Provide breach notifications in languages spoken by diverse patient populations to ensure understanding and compliance among all affected individuals. This practice meets regulatory requirements and demonstrates respect for cultural and linguistic diversity within the patient community. Healthcare organizations should maintain a list of commonly spoken languages among their patient population and have access to translation services or bilingual staff to facilitate accurate communication.

Notifications must be accessible to individuals with disabilities to ensure equal access to information. Use larger font sizes and plain language in written notices to enhance readability. For electronic notices, ensure compatibility with screen readers and other assistive technologies commonly used by individuals with visual impairments or other disabilities. Providing alternative formats upon request, such as Braille or audio recordings, further enhances accessibility and compliance with accessibility standards.

 

FAQs

Can healthcare organizations notify individuals of a breach via social media or public forums?

No, HIPAA does not permit using social media or public forums to notify individuals of a breach. Healthcare organizations should send notifications securely via first-class mail or secure electronic communications.

 

What should healthcare organizations do if they discover a breach involving the PHI of deceased individuals?

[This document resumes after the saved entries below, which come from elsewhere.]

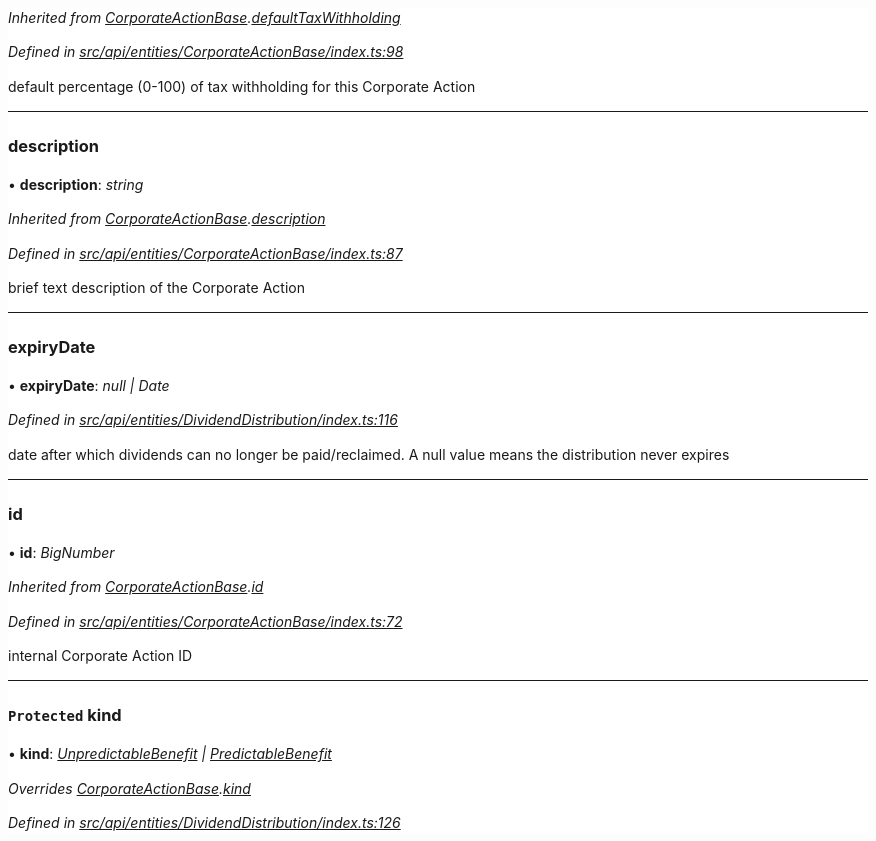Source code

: *Inherited from [CorporateActionBase](corporateactionbase.md).[defaultTaxWithholding](corporateactionbase.md#defaulttaxwithholding)*

*Defined in [src/api/entities/CorporateActionBase/index.ts:98](https://github.com/PolymathNetwork/polymesh-sdk/blob/38ee8078/src/api/entities/CorporateActionBase/index.ts#L98)*

default percentage (0-100) of tax withholding for this Corporate Action

___

###  description

• **description**: *string*

*Inherited from [CorporateActionBase](corporateactionbase.md).[description](corporateactionbase.md#description)*

*Defined in [src/api/entities/CorporateActionBase/index.ts:87](https://github.com/PolymathNetwork/polymesh-sdk/blob/38ee8078/src/api/entities/CorporateActionBase/index.ts#L87)*

brief text description of the Corporate Action

___

###  expiryDate

• **expiryDate**: *null | Date*

*Defined in [src/api/entities/DividendDistribution/index.ts:116](https://github.com/PolymathNetwork/polymesh-sdk/blob/38ee8078/src/api/entities/DividendDistribution/index.ts#L116)*

date after which dividends can no longer be paid/reclaimed. A null value means the distribution never expires

___

###  id

• **id**: *BigNumber*

*Inherited from [CorporateActionBase](corporateactionbase.md).[id](corporateactionbase.md#id)*

*Defined in [src/api/entities/CorporateActionBase/index.ts:72](https://github.com/PolymathNetwork/polymesh-sdk/blob/38ee8078/src/api/entities/CorporateActionBase/index.ts#L72)*

internal Corporate Action ID

___

### `Protected` kind

• **kind**: *[UnpredictableBenefit](../enums/corporateactionkind.md#unpredictablebenefit) | [PredictableBenefit](../enums/corporateactionkind.md#predictablebenefit)*

*Overrides [CorporateActionBase](corporateactionbase.md).[kind](corporateactionbase.md#protected-kind)*

*Defined in [src/api/entities/DividendDistribution/index.ts:126](https://github.com/PolymathNetwork/polymesh-sdk/blob/38ee8078/src/api/entities/DividendDistribution/index.ts#L126)*
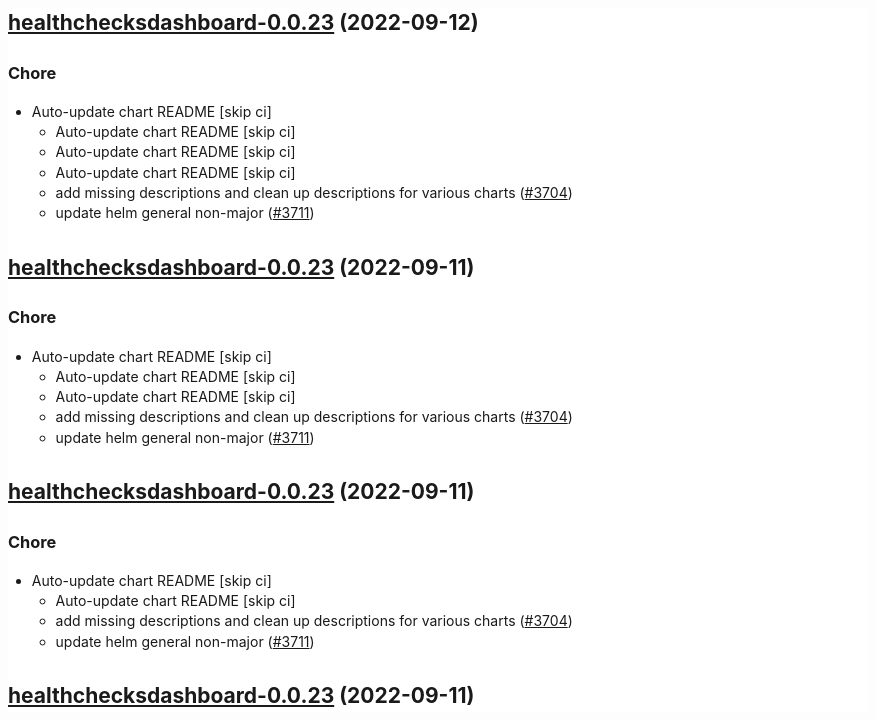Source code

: 


## [healthchecksdashboard-0.0.23](https://github.com/truecharts/charts/compare/healthchecksdashboard-0.0.22...healthchecksdashboard-0.0.23) (2022-09-12)

### Chore

- Auto-update chart README [skip ci]
  - Auto-update chart README [skip ci]
  - Auto-update chart README [skip ci]
  - Auto-update chart README [skip ci]
  - add missing descriptions and clean up descriptions for various charts ([#3704](https://github.com/truecharts/charts/issues/3704))
  - update helm general non-major ([#3711](https://github.com/truecharts/charts/issues/3711))




## [healthchecksdashboard-0.0.23](https://github.com/truecharts/charts/compare/healthchecksdashboard-0.0.22...healthchecksdashboard-0.0.23) (2022-09-11)

### Chore

- Auto-update chart README [skip ci]
  - Auto-update chart README [skip ci]
  - Auto-update chart README [skip ci]
  - add missing descriptions and clean up descriptions for various charts ([#3704](https://github.com/truecharts/charts/issues/3704))
  - update helm general non-major ([#3711](https://github.com/truecharts/charts/issues/3711))




## [healthchecksdashboard-0.0.23](https://github.com/truecharts/charts/compare/healthchecksdashboard-0.0.22...healthchecksdashboard-0.0.23) (2022-09-11)

### Chore

- Auto-update chart README [skip ci]
  - Auto-update chart README [skip ci]
  - add missing descriptions and clean up descriptions for various charts ([#3704](https://github.com/truecharts/charts/issues/3704))
  - update helm general non-major ([#3711](https://github.com/truecharts/charts/issues/3711))




## [healthchecksdashboard-0.0.23](https://github.com/truecharts/charts/compare/healthchecksdashboard-0.0.22...healthchecksdashboard-0.0.23) (2022-09-11)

HIPAA breach notification requirements apply to the PHI of deceased individuals. Healthcare organizations should notify the next of kin or personal representative of the deceased person, as applicable, using the same notification methods as for living individuals.

 

What should I do if I discover a breach involving PHI stored on a lost or stolen device?

Healthcare organizations must conduct a risk assessment to determine if the PHI was encrypted or rendered unreadable if a device with PHI is lost or stolen. If the PHI was unencrypted and the device is lost or stolen, notification to affected individuals is typically required.